### REQUIRED WORK:
Count the lines in the items below that contain the string "dist". Reply with the number alone.

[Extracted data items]
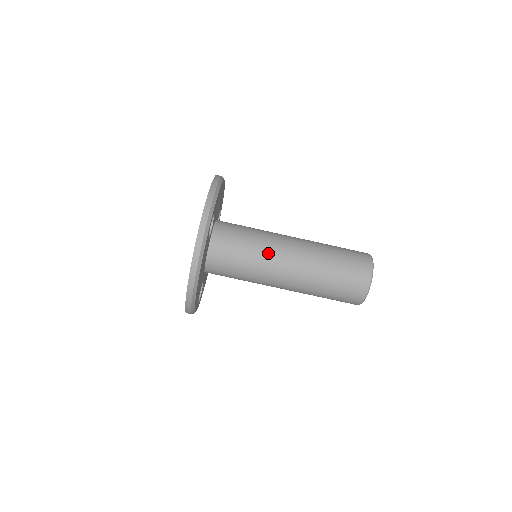
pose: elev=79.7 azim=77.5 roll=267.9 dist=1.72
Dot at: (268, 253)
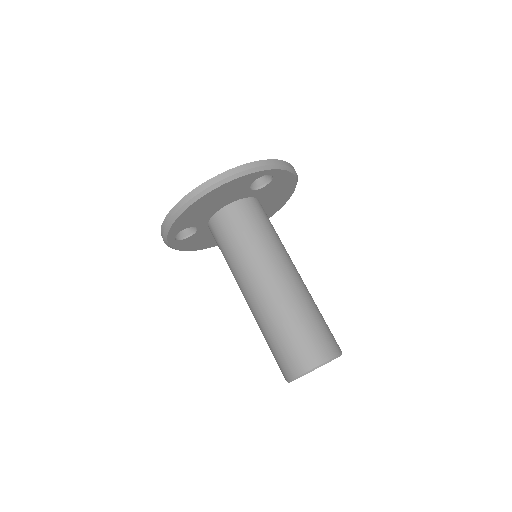
Dot at: (273, 251)
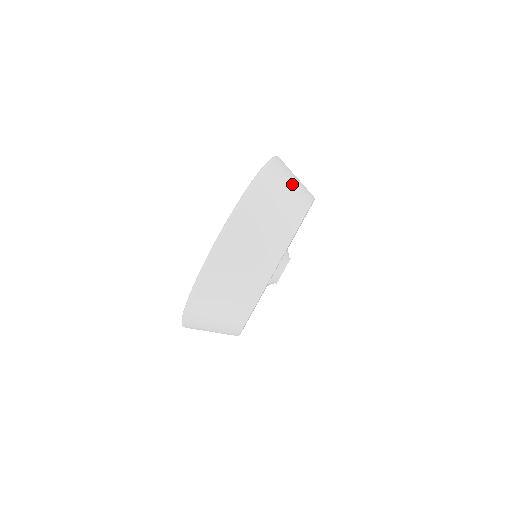
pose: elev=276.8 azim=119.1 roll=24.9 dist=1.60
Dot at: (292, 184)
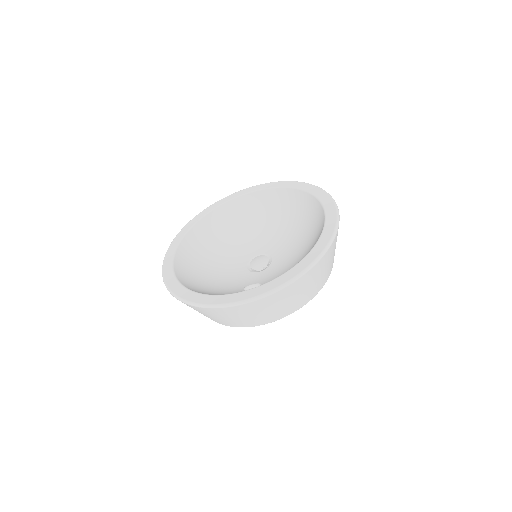
Dot at: occluded
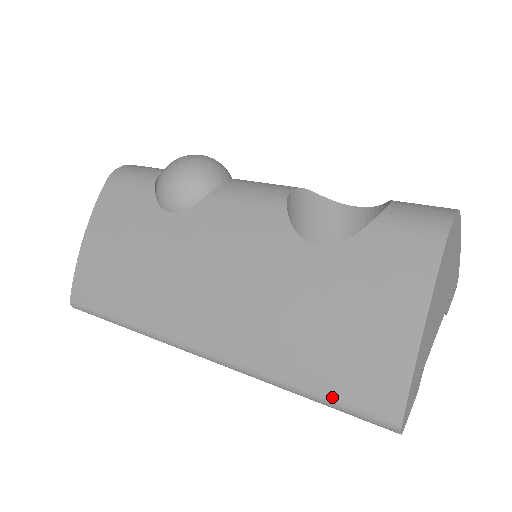
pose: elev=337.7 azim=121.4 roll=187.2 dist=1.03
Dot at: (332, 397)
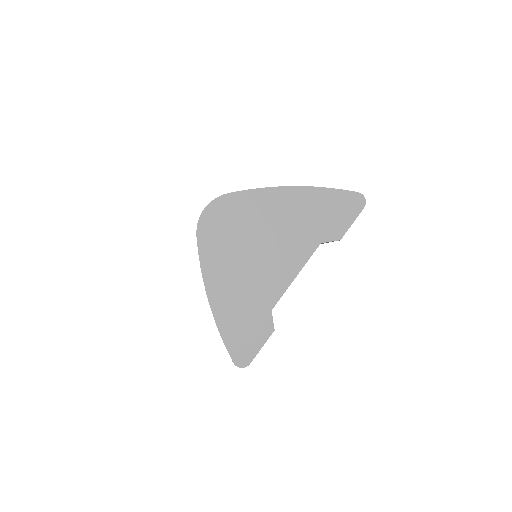
Dot at: occluded
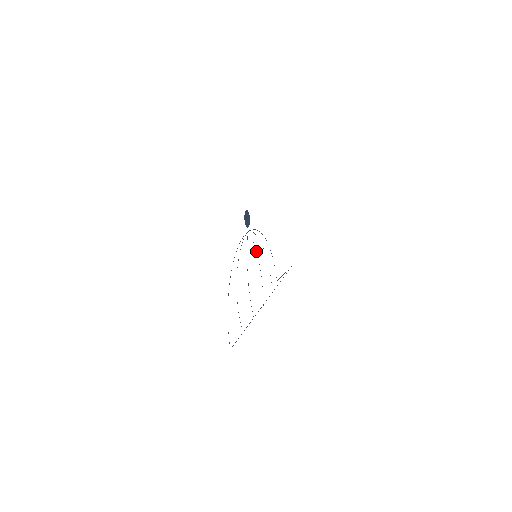
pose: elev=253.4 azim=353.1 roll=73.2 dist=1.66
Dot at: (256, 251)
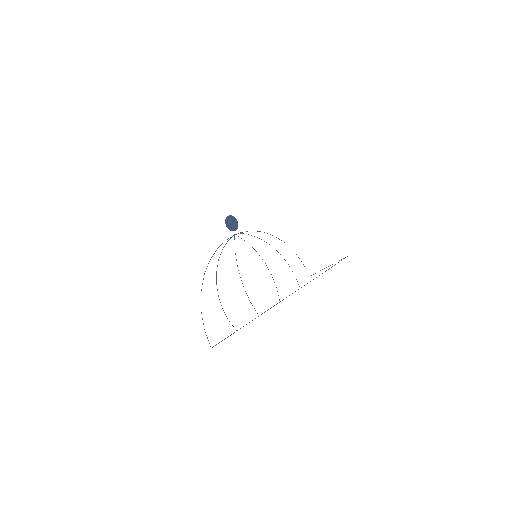
Dot at: (256, 251)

### EXERCISE SOLUTION:
4